What the task requires – Please revise the records from the start through the line containing "right shoulder: (284, 137, 10)", replacing "centimetres" with "centimeters" and leaving everything else unchanged. Return only those lines.

Source material –
= = =
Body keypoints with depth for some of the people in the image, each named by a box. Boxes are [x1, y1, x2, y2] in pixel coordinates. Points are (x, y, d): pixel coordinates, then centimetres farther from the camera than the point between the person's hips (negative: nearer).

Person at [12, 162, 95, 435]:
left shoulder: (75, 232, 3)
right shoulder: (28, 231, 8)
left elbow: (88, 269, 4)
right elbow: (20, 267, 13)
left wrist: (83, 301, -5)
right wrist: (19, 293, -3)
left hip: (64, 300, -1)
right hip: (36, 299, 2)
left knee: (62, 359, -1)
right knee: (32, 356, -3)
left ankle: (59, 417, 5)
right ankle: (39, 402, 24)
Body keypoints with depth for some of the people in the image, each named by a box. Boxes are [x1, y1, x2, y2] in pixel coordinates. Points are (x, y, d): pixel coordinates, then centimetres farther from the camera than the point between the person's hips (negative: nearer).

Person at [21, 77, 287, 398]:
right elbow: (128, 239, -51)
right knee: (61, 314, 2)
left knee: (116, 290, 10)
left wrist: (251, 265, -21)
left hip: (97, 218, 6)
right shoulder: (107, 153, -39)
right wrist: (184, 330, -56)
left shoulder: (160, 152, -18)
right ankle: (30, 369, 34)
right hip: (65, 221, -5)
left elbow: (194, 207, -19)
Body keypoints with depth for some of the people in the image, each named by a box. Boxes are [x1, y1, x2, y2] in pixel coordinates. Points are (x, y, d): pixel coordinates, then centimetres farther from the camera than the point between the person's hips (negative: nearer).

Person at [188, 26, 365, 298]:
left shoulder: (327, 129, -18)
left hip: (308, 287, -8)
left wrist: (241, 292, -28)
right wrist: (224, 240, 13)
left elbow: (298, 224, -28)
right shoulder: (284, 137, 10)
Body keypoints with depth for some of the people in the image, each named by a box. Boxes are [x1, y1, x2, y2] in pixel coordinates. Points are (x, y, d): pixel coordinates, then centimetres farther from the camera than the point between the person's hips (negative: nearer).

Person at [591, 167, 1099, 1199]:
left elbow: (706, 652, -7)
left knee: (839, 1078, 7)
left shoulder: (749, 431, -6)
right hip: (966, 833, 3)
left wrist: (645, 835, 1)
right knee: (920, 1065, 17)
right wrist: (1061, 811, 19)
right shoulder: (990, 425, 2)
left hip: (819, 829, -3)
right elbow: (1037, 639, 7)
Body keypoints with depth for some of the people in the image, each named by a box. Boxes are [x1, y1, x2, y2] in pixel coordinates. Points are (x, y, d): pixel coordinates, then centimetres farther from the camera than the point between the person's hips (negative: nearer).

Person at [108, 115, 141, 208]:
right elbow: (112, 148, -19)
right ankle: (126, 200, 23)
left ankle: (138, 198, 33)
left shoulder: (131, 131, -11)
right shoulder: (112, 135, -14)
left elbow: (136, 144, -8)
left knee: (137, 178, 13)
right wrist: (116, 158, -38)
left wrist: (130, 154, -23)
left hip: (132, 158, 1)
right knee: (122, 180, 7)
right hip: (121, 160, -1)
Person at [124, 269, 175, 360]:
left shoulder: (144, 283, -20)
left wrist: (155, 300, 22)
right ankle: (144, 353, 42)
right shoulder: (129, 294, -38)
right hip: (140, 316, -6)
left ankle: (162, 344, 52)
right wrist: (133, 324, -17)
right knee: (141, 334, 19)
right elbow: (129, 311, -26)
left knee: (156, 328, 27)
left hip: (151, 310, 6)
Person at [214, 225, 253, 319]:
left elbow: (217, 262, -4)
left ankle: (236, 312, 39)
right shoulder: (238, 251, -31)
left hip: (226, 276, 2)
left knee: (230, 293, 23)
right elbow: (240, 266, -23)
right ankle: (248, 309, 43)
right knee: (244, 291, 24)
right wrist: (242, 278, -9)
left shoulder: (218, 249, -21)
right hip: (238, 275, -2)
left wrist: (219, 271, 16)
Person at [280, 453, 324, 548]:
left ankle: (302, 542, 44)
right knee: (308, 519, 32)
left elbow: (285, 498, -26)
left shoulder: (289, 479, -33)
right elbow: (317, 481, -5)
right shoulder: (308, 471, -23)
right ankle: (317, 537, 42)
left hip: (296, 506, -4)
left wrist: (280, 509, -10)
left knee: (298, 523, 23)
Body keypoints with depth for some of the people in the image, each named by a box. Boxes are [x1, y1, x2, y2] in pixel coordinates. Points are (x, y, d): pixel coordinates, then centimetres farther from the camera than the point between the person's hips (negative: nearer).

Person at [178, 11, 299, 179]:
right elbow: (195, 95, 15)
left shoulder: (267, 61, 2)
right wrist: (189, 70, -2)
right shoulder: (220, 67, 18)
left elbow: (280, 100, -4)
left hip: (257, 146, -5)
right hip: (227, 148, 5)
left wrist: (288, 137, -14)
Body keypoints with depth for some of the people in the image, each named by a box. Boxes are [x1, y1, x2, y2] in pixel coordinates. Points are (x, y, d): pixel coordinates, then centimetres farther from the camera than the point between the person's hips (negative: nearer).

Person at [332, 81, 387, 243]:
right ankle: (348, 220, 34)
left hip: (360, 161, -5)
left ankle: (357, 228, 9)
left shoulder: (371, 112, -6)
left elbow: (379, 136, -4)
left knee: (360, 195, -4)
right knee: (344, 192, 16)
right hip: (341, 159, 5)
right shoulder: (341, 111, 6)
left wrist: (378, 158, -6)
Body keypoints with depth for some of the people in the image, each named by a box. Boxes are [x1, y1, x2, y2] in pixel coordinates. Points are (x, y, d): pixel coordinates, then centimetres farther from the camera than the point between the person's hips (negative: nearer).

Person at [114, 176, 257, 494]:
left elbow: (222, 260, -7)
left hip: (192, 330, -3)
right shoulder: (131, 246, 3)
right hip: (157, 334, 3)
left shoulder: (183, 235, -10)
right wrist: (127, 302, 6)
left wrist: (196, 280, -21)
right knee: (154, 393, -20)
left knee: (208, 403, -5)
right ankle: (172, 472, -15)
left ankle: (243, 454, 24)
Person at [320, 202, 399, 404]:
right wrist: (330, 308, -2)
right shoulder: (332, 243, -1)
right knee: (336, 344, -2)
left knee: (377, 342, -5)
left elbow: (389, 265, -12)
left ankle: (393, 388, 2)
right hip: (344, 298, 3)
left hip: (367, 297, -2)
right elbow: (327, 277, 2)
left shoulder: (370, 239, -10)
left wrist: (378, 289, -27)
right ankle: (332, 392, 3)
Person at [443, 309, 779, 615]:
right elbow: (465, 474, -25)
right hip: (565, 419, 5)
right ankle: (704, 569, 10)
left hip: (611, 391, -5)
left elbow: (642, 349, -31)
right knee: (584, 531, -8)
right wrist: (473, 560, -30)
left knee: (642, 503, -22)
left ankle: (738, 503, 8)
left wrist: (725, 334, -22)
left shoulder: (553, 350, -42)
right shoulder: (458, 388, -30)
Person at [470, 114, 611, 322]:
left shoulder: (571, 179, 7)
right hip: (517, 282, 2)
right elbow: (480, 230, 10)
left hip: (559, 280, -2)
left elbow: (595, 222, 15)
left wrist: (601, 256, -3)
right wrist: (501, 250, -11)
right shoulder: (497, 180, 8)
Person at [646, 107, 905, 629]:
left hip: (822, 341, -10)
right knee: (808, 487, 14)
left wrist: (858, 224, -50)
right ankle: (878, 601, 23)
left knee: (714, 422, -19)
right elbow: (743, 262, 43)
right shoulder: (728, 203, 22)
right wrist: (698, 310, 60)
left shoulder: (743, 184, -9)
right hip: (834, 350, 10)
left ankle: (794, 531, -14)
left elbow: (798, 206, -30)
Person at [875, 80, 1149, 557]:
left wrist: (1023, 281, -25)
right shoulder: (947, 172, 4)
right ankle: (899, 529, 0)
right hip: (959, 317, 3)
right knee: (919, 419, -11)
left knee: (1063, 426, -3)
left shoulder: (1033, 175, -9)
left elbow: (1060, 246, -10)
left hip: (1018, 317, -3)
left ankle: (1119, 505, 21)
= = =
Task solution –
Body keypoints with depth for some of the people in the image, each named by a box. Boxes are [x1, y1, x2, y2] in pixel coordinates. Points are (x, y, d): pixel coordinates, then centimeters farther from the camera than the point between the person's hips (negative: nearer).

Person at [12, 162, 95, 435]:
left shoulder: (75, 232, 3)
right shoulder: (28, 231, 8)
left elbow: (88, 269, 4)
right elbow: (20, 267, 13)
left wrist: (83, 301, -5)
right wrist: (19, 293, -3)
left hip: (64, 300, -1)
right hip: (36, 299, 2)
left knee: (62, 359, -1)
right knee: (32, 356, -3)
left ankle: (59, 417, 5)
right ankle: (39, 402, 24)
Body keypoints with depth for some of the people in the image, each named by a box. Boxes are [x1, y1, x2, y2] in pixel coordinates. Points are (x, y, d): pixel coordinates, then centimeters farther from the camera than the point between the person's hips (negative: nearer).

Person at [21, 77, 287, 398]:
right elbow: (128, 239, -51)
right knee: (61, 314, 2)
left knee: (116, 290, 10)
left wrist: (251, 265, -21)
left hip: (97, 218, 6)
right shoulder: (107, 153, -39)
right wrist: (184, 330, -56)
left shoulder: (160, 152, -18)
right ankle: (30, 369, 34)
right hip: (65, 221, -5)
left elbow: (194, 207, -19)
Body keypoints with depth for some of the people in the image, each named by a box. Boxes are [x1, y1, x2, y2] in pixel coordinates. Points are (x, y, d): pixel coordinates, then centimeters farther from the camera than the point between the person's hips (negative: nearer).

Person at [188, 26, 365, 298]:
left shoulder: (327, 129, -18)
left hip: (308, 287, -8)
left wrist: (241, 292, -28)
right wrist: (224, 240, 13)
left elbow: (298, 224, -28)
right shoulder: (284, 137, 10)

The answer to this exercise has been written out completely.